Considerações finais e propostas para a avaliação

É necessário refletir como estamos conduzindo a produção científica em nosso campo. Estaríamos priorizando a criatividade, inovação, impacto social, ou meramente visando a uma maior adequação às regras de produtivismo vigentes e incorporados no modelo de avaliação? Posto em melhores termos, como pensar maneiras para que a avaliação dos programas, que representa um processo fundamental para o desenvolvimento e legitimidade da área, não se torne um exercício de produção de desigualdade com mecanismos revestidos de uma suposta neutra aferição?

Tal tarefa é tão urgente quanto legítima. A própria comissão de avaliação demonstrou, no seu relatório, preocupação com o processo corrente, afirmando que “o atual modelo de avaliação está esgotado tendo completado um ciclo muito positivo para o desenvolvimento do SNPG e da própria ciência brasileira. É necessário, portanto, um novo esforço de formulação que contemple as mudanças e facilite o processo de acompanhamento dos cursos17, concluindo com a seguinte proposta: “A avaliação deve ser predominantemente realizada em bases qualitativas ainda que indicadores quantitativos possam ser utilizados como balizadores para as decisões da comissão. Os cursos devem ser analisados em sua integridade e não como a resultante de um conjunto fragmentado de aspectos17.

LISTA DE TAREFAS.
a - No trecho sobre a avaliação dos programas, quais são as três coisas que, segundo a pergunta do texto, estaríamos priorizando?
b - Segundo a proposta da comissão citada no trecho sobre a avaliação dos programas, em que bases a avaliação deve ser predominantemente realizada?

[Conteúdo transcrito das páginas]
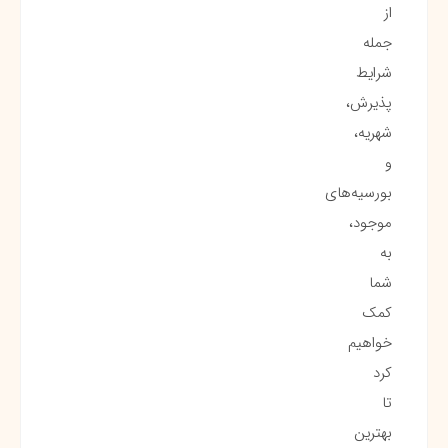
از
جمله
شرایط
پذیرش،
شهریه،
و
بورسیه‌های
موجود،
به
شما
کمک
خواهیم
کرد
تا
بهترین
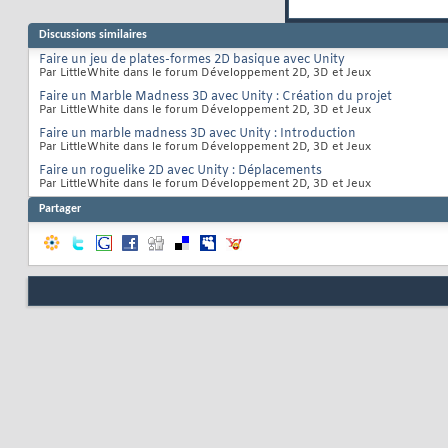
Discussions similaires
Faire un jeu de plates-formes 2D basique avec Unity
Par LittleWhite dans le forum Développement 2D, 3D et Jeux
Faire un Marble Madness 3D avec Unity : Création du projet
Par LittleWhite dans le forum Développement 2D, 3D et Jeux
Faire un marble madness 3D avec Unity : Introduction
Par LittleWhite dans le forum Développement 2D, 3D et Jeux
Faire un roguelike 2D avec Unity : Déplacements
Par LittleWhite dans le forum Développement 2D, 3D et Jeux
Partager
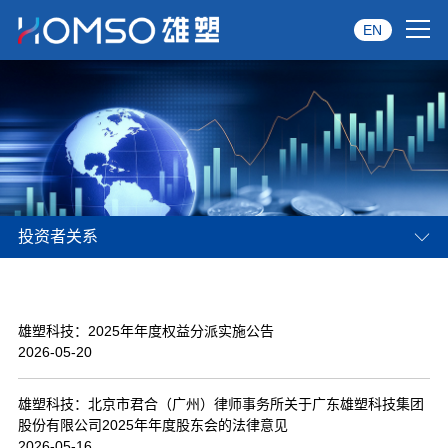
EN
首页
关于雄塑
产品中心
投资者关系
品牌服务
投资者关系
雄塑科技：2025年年度权益分派实施公告
资讯中心
2026-05-20
经销商专区
雄塑科技：北京市君合（广州）律师事务所关于广东雄塑科技集团
股份有限公司2025年年度股东会的法律意见
经典案例
2026-05-16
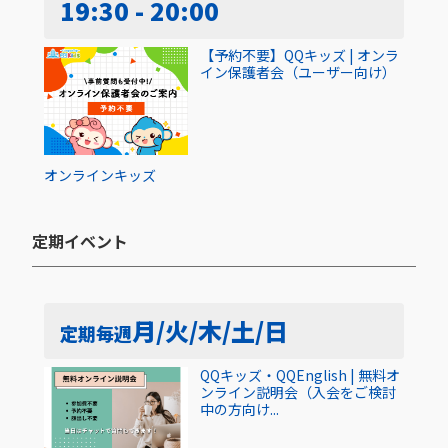
19:30 - 20:00
【予約不要】QQキッズ | オンラ
イン保護者会（ユーザー向け）
オンライン
キッズ
定期イベント​
月/火/木/土/日
定期
毎週
QQキッズ・QQEnglish | 無料オ
ンライン説明会（入会をご検討
中の方向け...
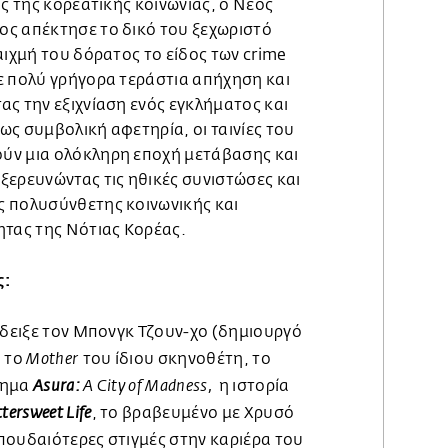
ις της κορεατικής κοινωνίας, ο Νέος
ς απέκτησε το δικό του ξεχωριστό
αιχμή του δόρατος το είδος των crime
ε πολύ γρήγορα τεράστια απήχηση και
ς την εξιχνίαση ενός εγκλήματος και
ς συμβολική αφετηρία, οι ταινίες του
ύν μια ολόκληρη εποχή μετάβασης και
ξερευνώντας τις ηθικές συνιστώσες και
 πολυσύνθετης κοινωνικής και
ητας της Νότιας Κορέας.
ς:
δειξε τον Μπονγκ Τζουν-χο (δημιουργό
ι το
του ίδιου σκηνοθέτη, το
Mother
νημα
η ιστορία
Asura:
A City of Madness,
, το βραβευμένο με Χρυσό
ttersweet Life
σπουδαιότερες στιγμές στην καριέρα του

TAREFAS RESOLVIDAS.
a - Criatividade, inovação e impacto social.

b - Em bases qualitativas.